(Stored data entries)
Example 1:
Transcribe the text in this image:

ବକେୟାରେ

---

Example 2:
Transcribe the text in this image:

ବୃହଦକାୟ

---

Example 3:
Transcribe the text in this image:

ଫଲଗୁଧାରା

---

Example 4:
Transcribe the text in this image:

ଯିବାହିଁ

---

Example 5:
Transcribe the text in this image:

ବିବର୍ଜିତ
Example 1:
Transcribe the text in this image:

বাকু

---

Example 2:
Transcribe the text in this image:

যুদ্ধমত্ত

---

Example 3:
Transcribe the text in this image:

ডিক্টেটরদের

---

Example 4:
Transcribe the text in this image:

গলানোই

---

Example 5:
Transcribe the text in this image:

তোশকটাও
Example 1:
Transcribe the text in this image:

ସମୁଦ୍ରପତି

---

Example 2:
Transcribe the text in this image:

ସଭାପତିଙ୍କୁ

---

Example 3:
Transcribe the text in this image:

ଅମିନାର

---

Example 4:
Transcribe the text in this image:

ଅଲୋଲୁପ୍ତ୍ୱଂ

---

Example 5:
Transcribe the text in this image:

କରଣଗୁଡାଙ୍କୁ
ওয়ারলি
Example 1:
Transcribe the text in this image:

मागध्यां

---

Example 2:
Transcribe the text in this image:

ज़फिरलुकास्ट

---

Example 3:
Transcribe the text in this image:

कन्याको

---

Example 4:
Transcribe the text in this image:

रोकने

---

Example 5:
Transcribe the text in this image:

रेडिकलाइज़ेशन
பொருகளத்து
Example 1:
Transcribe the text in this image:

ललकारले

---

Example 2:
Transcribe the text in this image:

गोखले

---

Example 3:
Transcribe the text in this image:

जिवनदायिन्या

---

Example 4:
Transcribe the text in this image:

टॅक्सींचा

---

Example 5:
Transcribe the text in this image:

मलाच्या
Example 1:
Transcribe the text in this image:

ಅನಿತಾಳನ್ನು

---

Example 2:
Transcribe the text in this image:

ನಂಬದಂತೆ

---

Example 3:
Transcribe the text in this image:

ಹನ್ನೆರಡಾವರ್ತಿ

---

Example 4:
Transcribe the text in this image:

Exercise prompt.
Set down each entry exactly, leaving none out.

Task solution.
Example 1:
Transcribe the text in this image:

ବକେୟାରେ

---

Example 2:
Transcribe the text in this image:

ବୃହଦକାୟ

---

Example 3:
Transcribe the text in this image:

ଫଲଗୁଧାରା

---

Example 4:
Transcribe the text in this image:

ଯିବାହିଁ

---

Example 5:
Transcribe the text in this image:

ବିବର୍ଜିତ
Example 1:
Transcribe the text in this image:

বাকু

---

Example 2:
Transcribe the text in this image:

যুদ্ধমত্ত

---

Example 3:
Transcribe the text in this image:

ডিক্টেটরদের

---

Example 4:
Transcribe the text in this image:

গলানোই

---

Example 5:
Transcribe the text in this image:

তোশকটাও
Example 1:
Transcribe the text in this image:

ସମୁଦ୍ରପତି

---

Example 2:
Transcribe the text in this image:

ସଭାପତିଙ୍କୁ

---

Example 3:
Transcribe the text in this image:

ଅମିନାର

---

Example 4:
Transcribe the text in this image:

ଅଲୋଲୁପ୍ତ୍ୱଂ

---

Example 5:
Transcribe the text in this image:

କରଣଗୁଡାଙ୍କୁ
ওয়ারলি
Example 1:
Transcribe the text in this image:

मागध्यां

---

Example 2:
Transcribe the text in this image:

ज़फिरलुकास्ट

---

Example 3:
Transcribe the text in this image:

कन्याको

---

Example 4:
Transcribe the text in this image:

रोकने

---

Example 5:
Transcribe the text in this image:

रेडिकलाइज़ेशन
பொருகளத்து
Example 1:
Transcribe the text in this image:

ललकारले

---

Example 2:
Transcribe the text in this image:

गोखले

---

Example 3:
Transcribe the text in this image:

जिवनदायिन्या

---

Example 4:
Transcribe the text in this image:

टॅक्सींचा

---

Example 5:
Transcribe the text in this image:

मलाच्या
Example 1:
Transcribe the text in this image:

ಅನಿತಾಳನ್ನು

---

Example 2:
Transcribe the text in this image:

ನಂಬದಂತೆ

---

Example 3:
Transcribe the text in this image:

ಹನ್ನೆರಡಾವರ್ತಿ

---

Example 4:
Transcribe the text in this image:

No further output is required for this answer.